Abstract
Introduction:
Hepaticojejunostomy (HJ) is one of the three anastomoses made during a pancreatoduodenectomy (Whipple) procedure. A rare complication of a HJ anastomosis is a stricture formation, which is often symptomatic with pain, jaundice, cholangitis, and potential biliary cirrhosis. 1,2 The recommended initial treatment for HJ stricture is percutaneous dilation. 1,2 Surgical stricture revision is reserved for refractory strictures after failed percutaneous dilations. 2,3 In this video, we describe a robotic approach to revision of a post-Whipple HJ stricture.
Materials and Methods:
A 24-year-old female underwent an open pylorus preserving pancreatoduodenectomy for a solid pseudopapillary tumor of the pancreatic head.
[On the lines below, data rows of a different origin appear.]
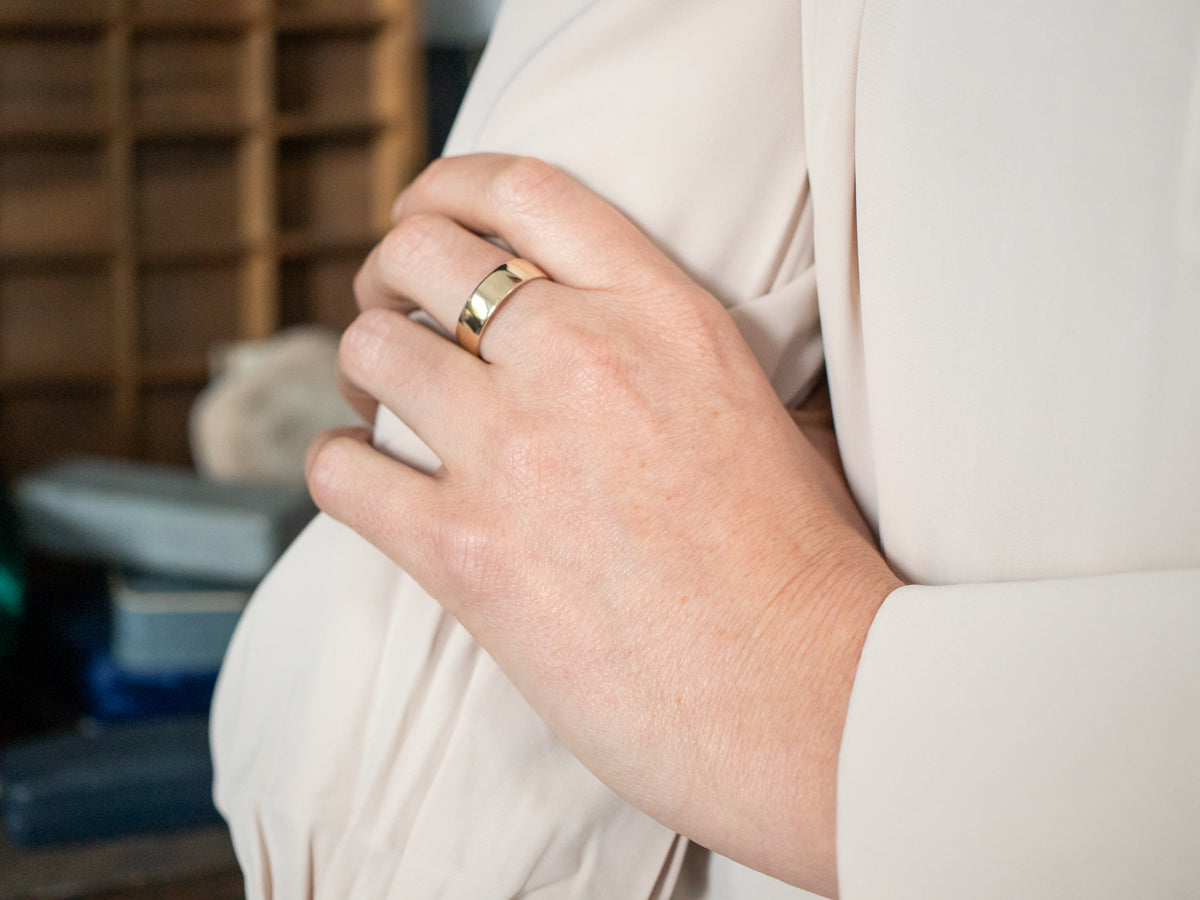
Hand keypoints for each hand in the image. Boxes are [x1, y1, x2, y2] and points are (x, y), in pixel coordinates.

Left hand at [307, 154, 899, 896]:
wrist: (807, 697)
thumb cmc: (801, 569)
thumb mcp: (764, 409)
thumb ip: (676, 356)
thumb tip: (620, 344)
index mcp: (663, 312)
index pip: (523, 190)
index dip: (449, 188)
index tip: (427, 215)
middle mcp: (582, 356)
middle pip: (422, 253)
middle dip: (388, 276)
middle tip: (393, 314)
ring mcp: (516, 449)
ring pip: (372, 348)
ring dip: (364, 371)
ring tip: (385, 409)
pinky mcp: (466, 552)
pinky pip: (341, 472)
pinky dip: (337, 468)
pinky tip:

Intraoperatively, her bile duct was thin walled and small but a HJ was created. She developed postoperative jaundice from a stricture. Percutaneous transhepatic tube (PTC) was placed across the HJ anastomosis to relieve the jaundice. Subsequently, she underwent multiple percutaneous HJ stricture dilations, over the following year, that were unsuccessful. Cholangiogram a year later showed refractory persistent HJ stricture after attempted removal of the PTC tube. A decision was made to proceed with a robotic revision of the HJ. A robotic camera with three robotic arms and an assistant port were used for the procedure. The omental attachments to the free edge of the right liver were freed until the hepatic hilum was exposed. The jejunal loop anastomosed to the bile duct was identified and dissected from the surrounding attachments until the HJ was circumferentially dissected. The strictured HJ anastomosis was then opened over the indwelling PTC tube. The tube and the associated debris and stones were removed from the bile duct and jejunum. The entire HJ was then divided. The bile duct orifice was examined: it was thick walled and measured 7–8 mm in diameter. The HJ stricture scar was excised completely from the bile duct and jejunal openings. The same jejunotomy was used for reanastomosis. A new HJ was created with running posterior and anterior layers of 4-0 Vicryl sutures on RB-1 needles. The patency of the anastomosis was confirmed using a robotic grasper. The anterior and posterior sutures were then tied, completing the new HJ anastomosis. A surgical drain was placed around the HJ.
Results:
The procedure time was 195 minutes with an estimated blood loss ∼50 mL. The patient had an uneventful recovery postoperatively and was discharged on postoperative day 2. The patient is currently doing well at 9 months postoperatively and will be followed up as needed.
Conclusion:
Robotic HJ stricture revision after previous open pancreatoduodenectomy is feasible. Previous open surgery should not contraindicate an attempt at minimally invasive repair if appropriate minimally invasive surgical and hepatopancreatobiliary (HPB) skills and expertise are available. Robotic surgery provides an increased range of motion/degrees of freedom, reduced surgeon fatigue, and enhanced 3D visualization. Minimally invasive and HPB surgical skills and expertise are necessary to safely perform this procedure. This is often limited to large tertiary HPB surgery centers.
No competing financial interests exist.